When working with stock market data for strategy / analysis purposes, I am well aware that I have to distinguish between unadjusted and adjusted prices.
I understand that historical adjusted prices will be re-adjusted whenever a new event (dividend, split) took place; hence the adjusted close data for any given historical date is a function of that day's close level and any corporate action since then until today. I.e.: the adjusted price some historical date varies with calender time of observing the time series.
Hence, adjusted price data cannot be meaningfully stored in an append only fashion, i.e. I cannot load new adjusted price data into my database, but I have to re-create (as in: obtain and store) the whole adjusted price time series each day; or at least on each date where a corporate event took place.

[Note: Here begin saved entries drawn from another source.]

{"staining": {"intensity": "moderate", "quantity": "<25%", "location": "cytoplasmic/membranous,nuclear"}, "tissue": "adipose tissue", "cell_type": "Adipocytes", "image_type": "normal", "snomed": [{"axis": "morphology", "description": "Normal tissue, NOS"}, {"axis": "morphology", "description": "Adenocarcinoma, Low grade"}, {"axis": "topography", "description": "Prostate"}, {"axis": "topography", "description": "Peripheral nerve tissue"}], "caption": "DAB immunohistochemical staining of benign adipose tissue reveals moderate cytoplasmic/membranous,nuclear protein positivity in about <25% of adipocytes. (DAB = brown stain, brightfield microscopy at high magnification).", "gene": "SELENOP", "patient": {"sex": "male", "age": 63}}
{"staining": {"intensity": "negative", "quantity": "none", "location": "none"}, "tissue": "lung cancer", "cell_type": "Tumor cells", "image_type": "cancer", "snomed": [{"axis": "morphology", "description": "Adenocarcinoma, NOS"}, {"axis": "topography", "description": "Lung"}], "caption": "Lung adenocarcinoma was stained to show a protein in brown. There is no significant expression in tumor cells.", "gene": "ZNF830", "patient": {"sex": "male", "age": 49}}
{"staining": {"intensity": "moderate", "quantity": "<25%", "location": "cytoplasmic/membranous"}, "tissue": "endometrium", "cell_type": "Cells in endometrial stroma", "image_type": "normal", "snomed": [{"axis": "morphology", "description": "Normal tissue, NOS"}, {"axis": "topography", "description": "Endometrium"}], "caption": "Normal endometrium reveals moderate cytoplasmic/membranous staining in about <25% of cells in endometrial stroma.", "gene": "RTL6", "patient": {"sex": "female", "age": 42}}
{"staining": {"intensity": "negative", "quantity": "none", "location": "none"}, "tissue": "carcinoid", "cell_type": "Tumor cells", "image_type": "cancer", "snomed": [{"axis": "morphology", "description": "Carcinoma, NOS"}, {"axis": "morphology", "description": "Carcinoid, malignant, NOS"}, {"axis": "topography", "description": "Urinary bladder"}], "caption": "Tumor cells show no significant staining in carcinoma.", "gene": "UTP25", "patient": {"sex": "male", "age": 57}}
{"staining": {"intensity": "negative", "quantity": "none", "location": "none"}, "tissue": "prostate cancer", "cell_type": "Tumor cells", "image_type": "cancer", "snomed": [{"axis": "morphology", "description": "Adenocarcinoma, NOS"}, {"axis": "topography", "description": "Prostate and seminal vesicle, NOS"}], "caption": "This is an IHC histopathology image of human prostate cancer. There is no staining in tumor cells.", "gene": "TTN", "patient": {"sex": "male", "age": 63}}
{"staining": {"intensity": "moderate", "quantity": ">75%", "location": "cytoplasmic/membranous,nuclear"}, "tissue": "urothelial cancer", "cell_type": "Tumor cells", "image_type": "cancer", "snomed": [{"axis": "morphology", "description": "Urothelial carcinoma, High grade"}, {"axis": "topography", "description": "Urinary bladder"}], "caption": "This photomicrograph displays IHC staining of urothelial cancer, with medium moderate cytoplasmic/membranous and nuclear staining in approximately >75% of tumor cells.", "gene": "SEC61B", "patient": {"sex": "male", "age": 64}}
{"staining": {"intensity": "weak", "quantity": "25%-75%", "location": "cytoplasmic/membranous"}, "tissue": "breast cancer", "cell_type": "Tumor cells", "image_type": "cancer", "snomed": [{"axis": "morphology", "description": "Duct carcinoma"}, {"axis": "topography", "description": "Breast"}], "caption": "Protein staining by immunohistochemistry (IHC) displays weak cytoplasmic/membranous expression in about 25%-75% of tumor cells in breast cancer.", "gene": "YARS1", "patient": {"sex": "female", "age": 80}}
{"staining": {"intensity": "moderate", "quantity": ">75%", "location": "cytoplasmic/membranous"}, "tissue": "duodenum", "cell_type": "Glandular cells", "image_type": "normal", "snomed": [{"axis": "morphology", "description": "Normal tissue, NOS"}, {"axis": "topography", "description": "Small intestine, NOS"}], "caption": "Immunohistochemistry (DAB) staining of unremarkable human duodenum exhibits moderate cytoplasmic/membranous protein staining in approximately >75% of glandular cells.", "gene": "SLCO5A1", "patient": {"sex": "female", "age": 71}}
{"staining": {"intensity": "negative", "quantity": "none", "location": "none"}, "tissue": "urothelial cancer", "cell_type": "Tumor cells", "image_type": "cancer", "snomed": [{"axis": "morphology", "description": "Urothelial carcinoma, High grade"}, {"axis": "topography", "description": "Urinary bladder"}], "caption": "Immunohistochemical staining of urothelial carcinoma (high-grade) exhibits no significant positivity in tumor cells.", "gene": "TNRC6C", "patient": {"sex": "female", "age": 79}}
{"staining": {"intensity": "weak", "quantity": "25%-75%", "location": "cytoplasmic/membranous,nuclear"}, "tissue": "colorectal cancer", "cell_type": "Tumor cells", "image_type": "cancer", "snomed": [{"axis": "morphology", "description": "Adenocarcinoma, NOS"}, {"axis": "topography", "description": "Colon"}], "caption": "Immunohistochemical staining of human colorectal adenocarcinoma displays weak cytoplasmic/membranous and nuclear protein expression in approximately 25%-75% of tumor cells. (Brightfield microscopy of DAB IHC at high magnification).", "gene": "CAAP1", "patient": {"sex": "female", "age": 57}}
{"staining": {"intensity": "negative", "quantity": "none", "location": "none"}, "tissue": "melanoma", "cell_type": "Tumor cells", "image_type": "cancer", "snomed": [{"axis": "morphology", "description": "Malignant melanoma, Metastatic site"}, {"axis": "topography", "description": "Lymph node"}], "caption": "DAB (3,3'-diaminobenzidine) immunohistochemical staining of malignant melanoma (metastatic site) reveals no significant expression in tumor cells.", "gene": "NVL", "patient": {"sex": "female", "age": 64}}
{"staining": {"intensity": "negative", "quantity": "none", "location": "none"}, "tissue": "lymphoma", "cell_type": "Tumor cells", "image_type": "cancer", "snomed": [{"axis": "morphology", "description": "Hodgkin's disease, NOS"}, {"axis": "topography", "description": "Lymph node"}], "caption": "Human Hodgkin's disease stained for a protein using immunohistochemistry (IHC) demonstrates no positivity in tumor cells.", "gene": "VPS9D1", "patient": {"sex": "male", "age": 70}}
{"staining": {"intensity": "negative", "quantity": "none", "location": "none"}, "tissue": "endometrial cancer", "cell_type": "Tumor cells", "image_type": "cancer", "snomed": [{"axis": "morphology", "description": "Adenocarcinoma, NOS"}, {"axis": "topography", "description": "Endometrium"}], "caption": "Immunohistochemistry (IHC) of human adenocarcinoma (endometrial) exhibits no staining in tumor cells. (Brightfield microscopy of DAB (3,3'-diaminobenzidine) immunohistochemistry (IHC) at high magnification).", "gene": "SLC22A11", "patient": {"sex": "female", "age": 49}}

This creates a little bit of a challenge for me: Obviously, downloading the whole time series of adjusted prices on each trading date is quite consuming in terms of data, traffic (and cost) and I am wondering whether it is feasible / economical to:
- re-build the adjusted price series internally (as in: in my database) with each new date, or
- to reload a full adjusted historical close time series at a lower frequency, optimally at or around capital action dates. I.e. by appending un-adjusted prices daily as usual, but then recreating the full adjusted price series only once per month / quarter / year.
I have not found any thoughts on this in this forum - and I'd be very happy to get ideas, hints, or to discuss possible approaches to this. Thanks in advance.